Common Variations and Edge Cases

Tighter verification often increases friction, so organisations have to balance fraud resistance against executive convenience and business urgency. That tradeoff is real, and current guidance suggests it should be handled through risk-based thresholds rather than a single universal rule. A routine calendar change does not need the same treatment as a wire transfer, but both should still be mapped to approved workflows. Best practice is evolving around whether organisations should use liveness detection, signed media, or AI-generated deepfake detection tools, and there is no universal standard for this yet. Those tools can help, but they should not replace procedural controls because attackers can adapt quickly.

There are also edge cases where voice or video is a useful corroborating signal, such as first-time contact from a remote executive or a meeting where shared context matters. Even then, the safer model is corroboration, not confirmation. For organisations with high-value treasury operations, delegated authority, or frequent cross-border approvals, the verification problem becomes less about recognising the executive and more about proving the request came through an authorised path. The broader lesson is consistent with NIST Zero Trust thinking and NHIMG guidance on identity governance: trust should be explicit, contextual, and revocable, not inferred from a familiar face or familiar voice.

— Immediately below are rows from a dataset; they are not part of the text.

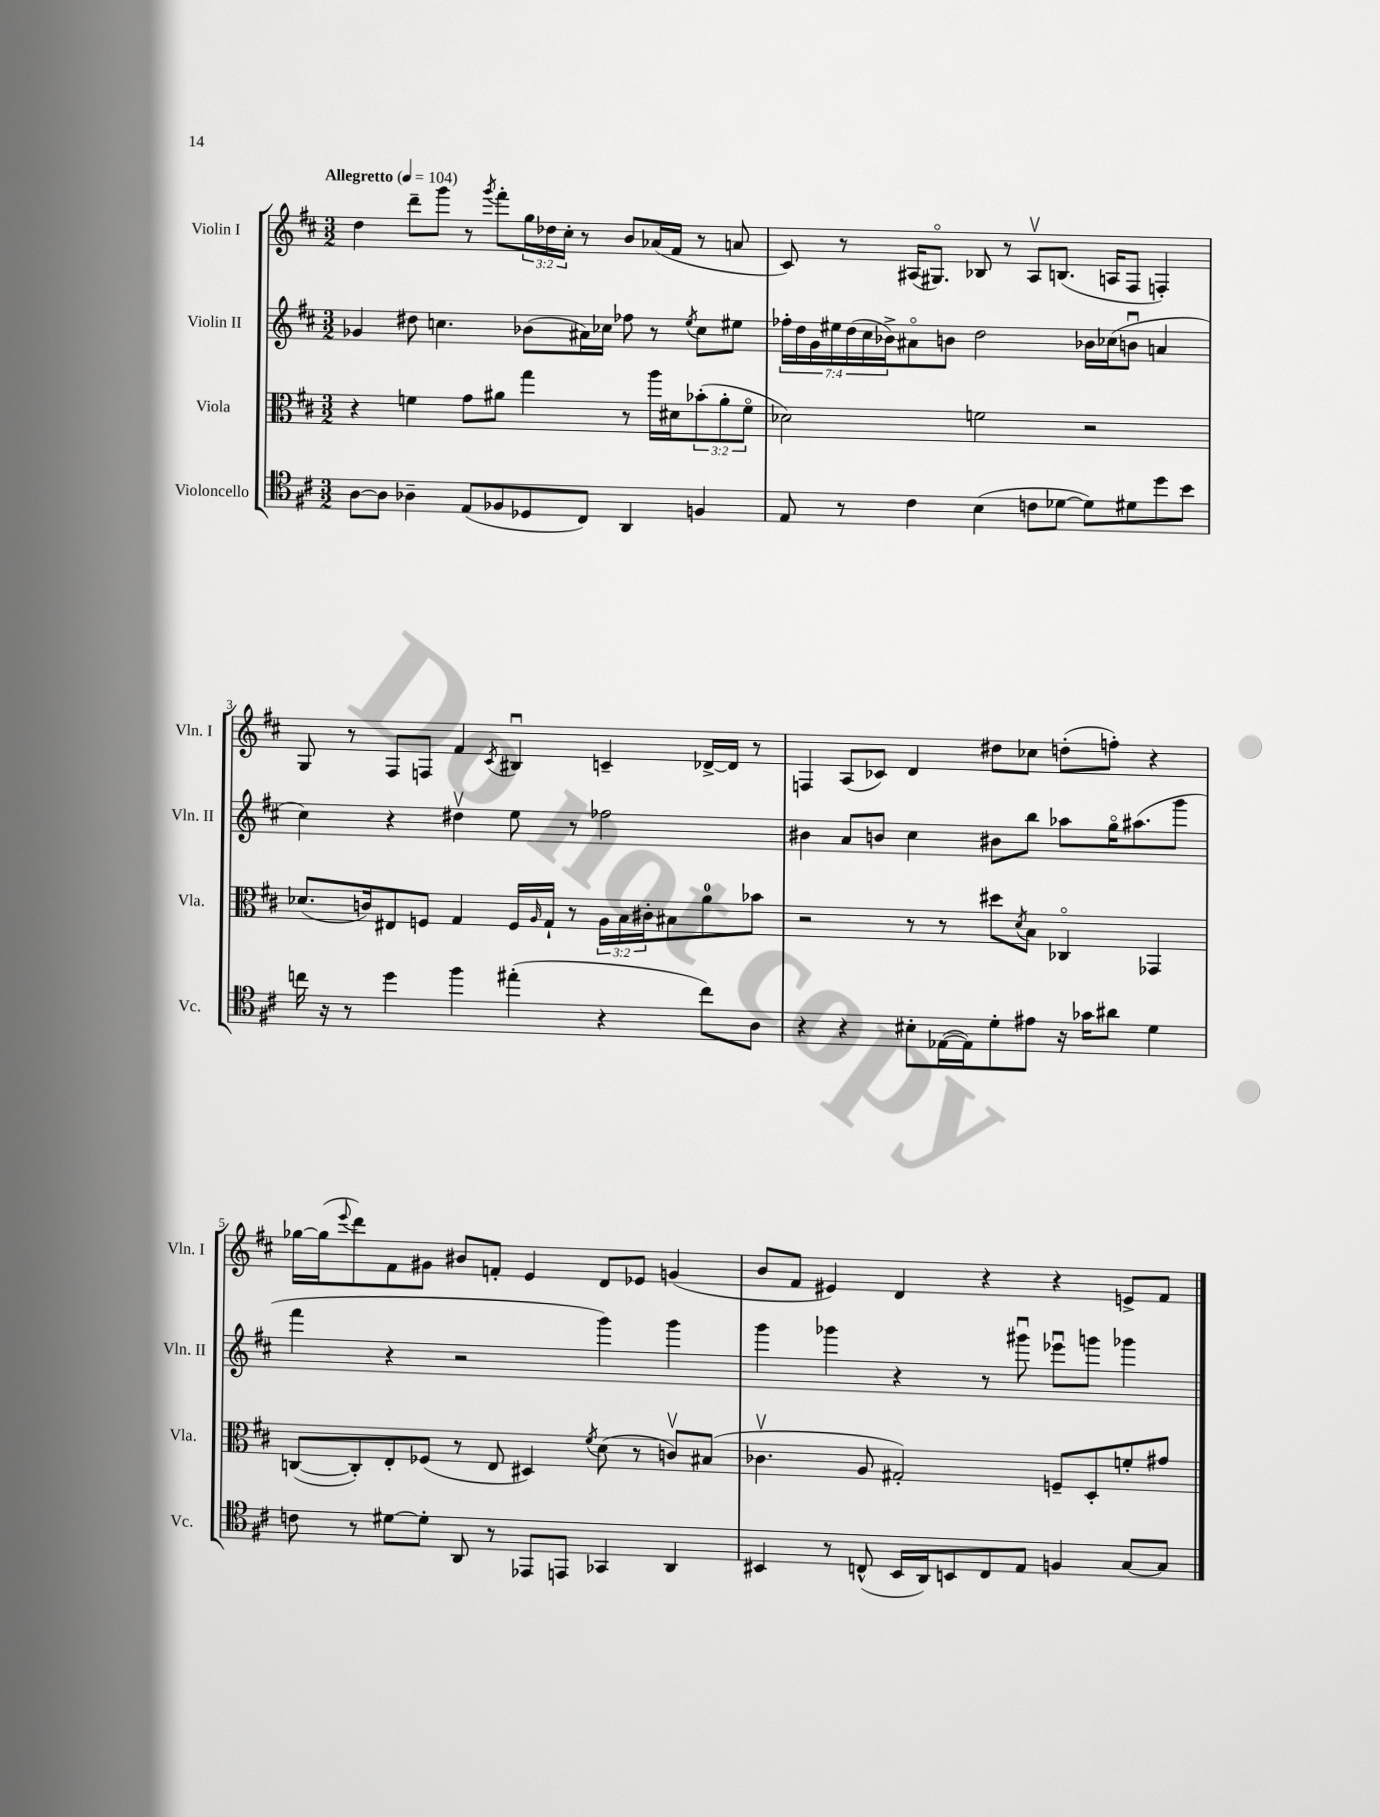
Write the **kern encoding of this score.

**kern	**kern	**kern	**kern
*part4	*part3	*part2	*part1
*staff4	*staff3	*staff2	*staff1
*I"Violoncello	*I"Viola	*I"Violin II	*I"Violin I
*I'Vc.	*I'Vla.	*I'Vln. II	*I'Vln. I
*clefC4	*clefC3	*clefG2	*clefG2
*k[f#c#]	*k[f#c#]	*k[f#c#]	*k[f#c#]
*M3/2	*M3/2	*M3/2	*M3/2
*MM104	*MM104	*MM104	*MM104
=1	=1	=1	=1
!	!	!	!LO:TX:a:B:t=Allegretto
[8A\L	4r	4g-X/	4dd\
8A\J]	.	.	.
4A-X~\	4fn\	8dd#X\	8ddd~\L
.	.	4.ccn\	8ggg\J
(8E/L	8g\L	.	8r
.	.	.	8qggg/
8F-X/	8a#X\J	.	8fff#'\L
8D-X/	4gg\	(8b-X\L	24gg\L
.	.	.	24dd-X\
.	.	.	24cc#'\JJ
8C#/J)	.	16a#X\L)	8r
.	.	16cc-X\JJ	.
4AA/	8r	8ff-X\	8b/L
.	16aa\LL	8r	(16a-X/L
.	16d#X\J	.	16f#/JJ
.	.	8qee/	.
4Fn/	(12b-X'\	8cc-\L	8r
.	12a#'\	.	.
.	.	8ee#X\J	8an/
.	12f\J	.	.
=2	=2	=2	=2
8E/	2d-X\)	28ff-X'\LL	8c#/)
.	.	28dd\	.
.	.	28g\	.
.	.	28ee#X\	.
8r	.	.	8r
.	.	(28dd\	.
.	.	28cc#\	.
.	.	28b-X^\J)	.
4c#\	.	8a#X\	(16A#X/KL
.	.	.	8.G#X/J)
.	.	8bn\J	.
(4B\	2fn\	2dd\	8B-X/
.	.	.	8r
8cn\L	.	.	8A#v/L
[8d-X\J	.	.	(8.Bn/J
8d-\L])	2r	16b-X\LL	.
.	.	(16cc-X\J	16An/KL
8d#X\	.	8bnu\J	8F#/J
8dd\	.	4an/	4Fn'/)
8b\J	.	.	.
!!LO:LB:g=z
=3	=3	=3	=3
16ccn\	(8.d-X/L	4cc#\)	8G/
16r	.	.	.
8r	.	.	8r
.	16cn/k)	.	.
4dd\	8E#X/	4r	8F#/L
.	8Fn/J	.	8Fn/J
4ff#\	4G/	4dd#Xv\	4f#/
.	.	.	8qc#/
(4ee#X'\	16F/LL	8ee\	4B#Xu/
.	16qqA/	.	.
.	16G`/JJ	.	.
.	8r	8r	.
4r	24A\LL	2ff-X\	4cn~/
.	24B\	.	.
.	24c#X'\J	.	.
.	8B#X\	.	.
8cc\L)	8a\	.	[16d-X^/LL
.	.	.	16d-/JJ]
8A\J	8b-X\J	.	8r
=4	=4	=4	=4
4r	2r	4b#X\	4Fn/
4r	.	8a/L	(8A/L
.	.	8bn/J	8c-X/J)
8B#X'\L	8r	4cc#\	4d/
([16E-X\L	8r	.	.
16E-\J])	.	.	.
8d'\	8dd#X\L	8b#X\L	8dd#X\L
.	8qd/	.	.
8e#X\J	8B\J	8bb\J	8cc-X\J
16r	4C-X/	8aa-X\L	(8ddn'\L
16g-X\KL	.	.	.
8a#X\J	.	16gg\K	8ffn'\J)
.	.	(8.aa#X\	.
4d\	4GG-X/	.	4r
.	.	8ggg\J	.
!!LO:LB:g=z
=5	=5	=5	=5
8cn\	([8Cn/L	4fff#\	[16gg-X\LL
.	.	.	(16gg-\J]
.	.	.	8qqeee/
8r	8C'/])	.	8ddd\)
[8d#X\L	8E'/	4r	8f#\
8d#'\J]	(8F-X/J	.	8g#X\J
8AA/	8r	2r	8b#X/L
8r	8E/	.	8fn'/J
8EE-X/L	4D#X/)	.	4e/
8EEn/J	.	.	.
.	8qf#/	.	.
4GG-X/	(8d\	4ggg\)	8d/L
.	8r	.	8e-X/J
4AA/	8cnv/L)	4ggg\	(4gn/
.	(8B#X/J	.	.
=6	=6	=6	=6
4BB#X/	4.c-Xv\	4ggg\	8b/L
.	.	.	8f#/J
8r	.	4ggg-X\	4e#X/)
(8Cn^^/	8A/	.	.
16BB#/LL	2G#X'/)	4r	4d/
16AA/J)	.	.	.
8BBn/	.	.	.
8C/	.	8r	4r
8E/J	.	8ggg#Xu\	.
4Fn/	8Fn~/L	8eee-Xu\L	4r
.	8D'/	8gggn\J	.
[8G/L	8fn'/	4ggg-X\	8en^/L
8G/J]	8g#X/J	.	8f#/J
==	==	==	==
*-	*-	*-	*-
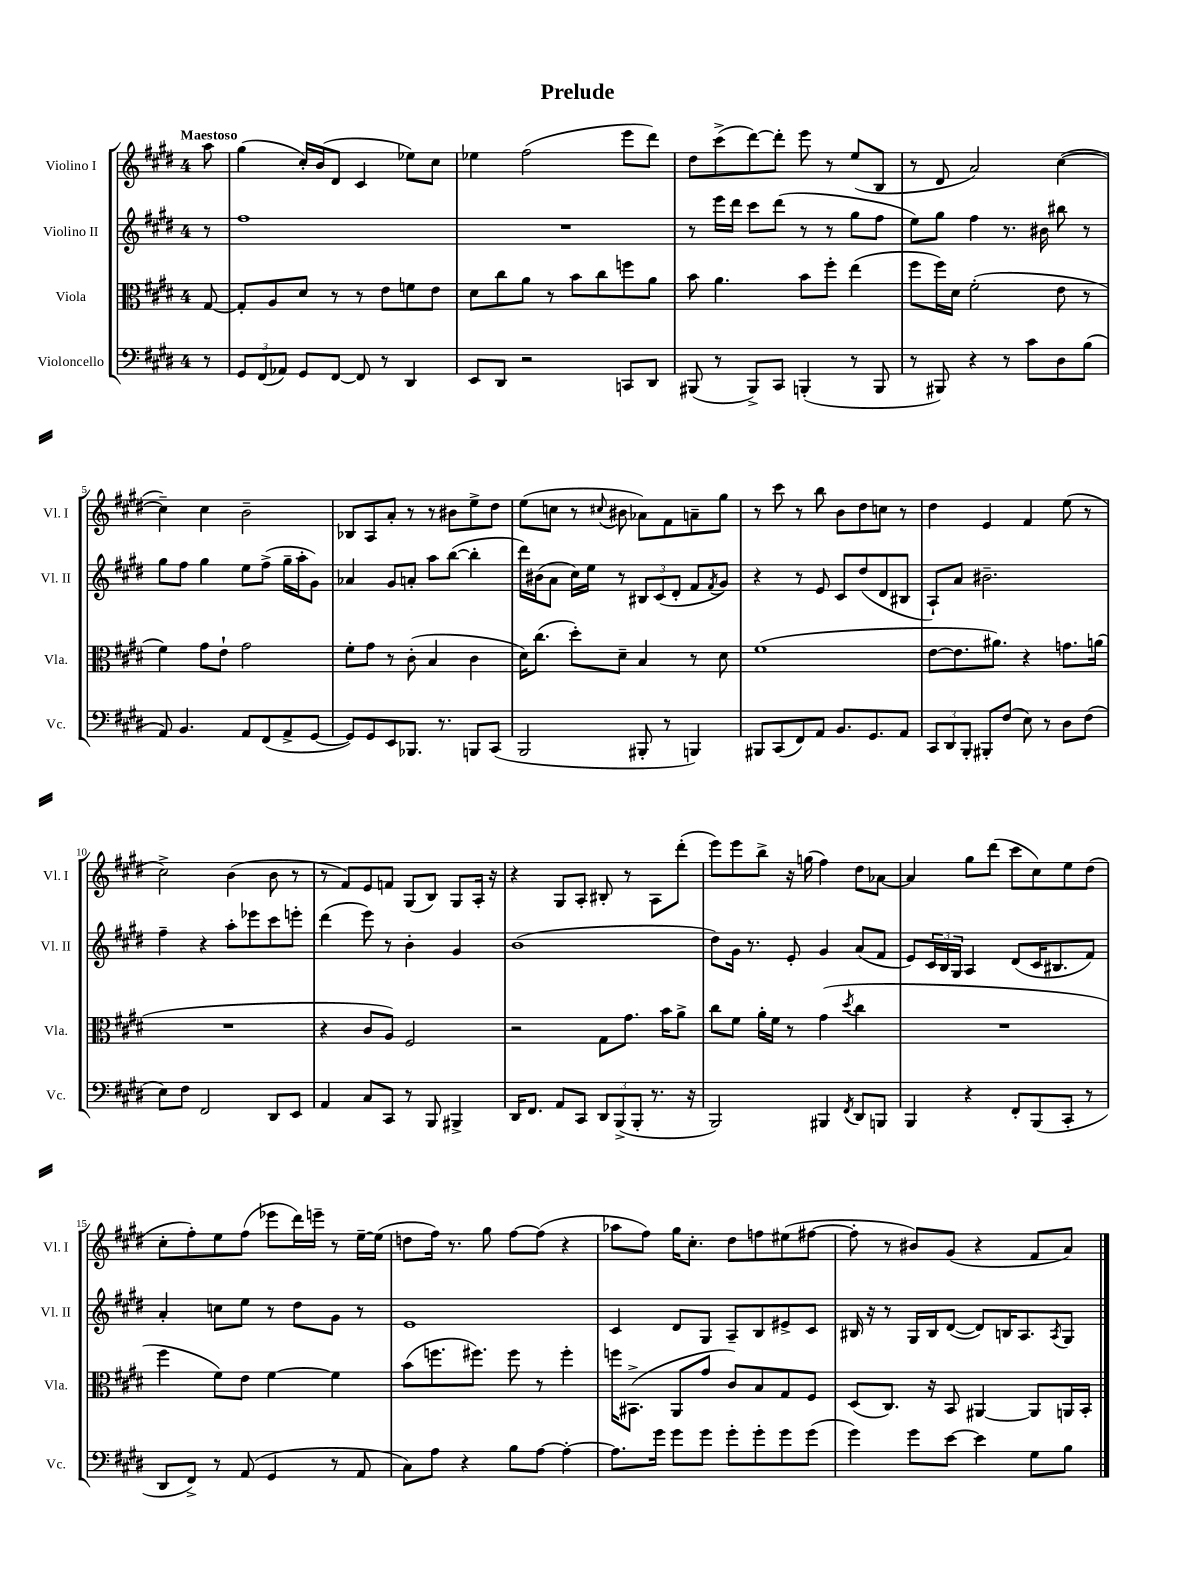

Standards & Framework Alignment

This section maps relevant standards and security frameworks to the operational risks and controls described in this guidance.

OWASP Agentic AI Top 10 and CSA MAESTRO address the attack and risk surface, while NIST AI RMF set the governance and control requirements practitioners need to meet.

Framework Control / Reference Relevance
OWASP Agentic AI Top 10 Supports strong verification and anti-spoofing for autonomous, deceptive identity interactions.
CSA MAESTRO Addresses trust decisions and control validation across AI-driven and automated workflows.
NIST AI RMF Guides governance for manipulated or misleading AI-enabled communications.

Require layered, context-aware checks before any agent or user can trigger high-impact actions.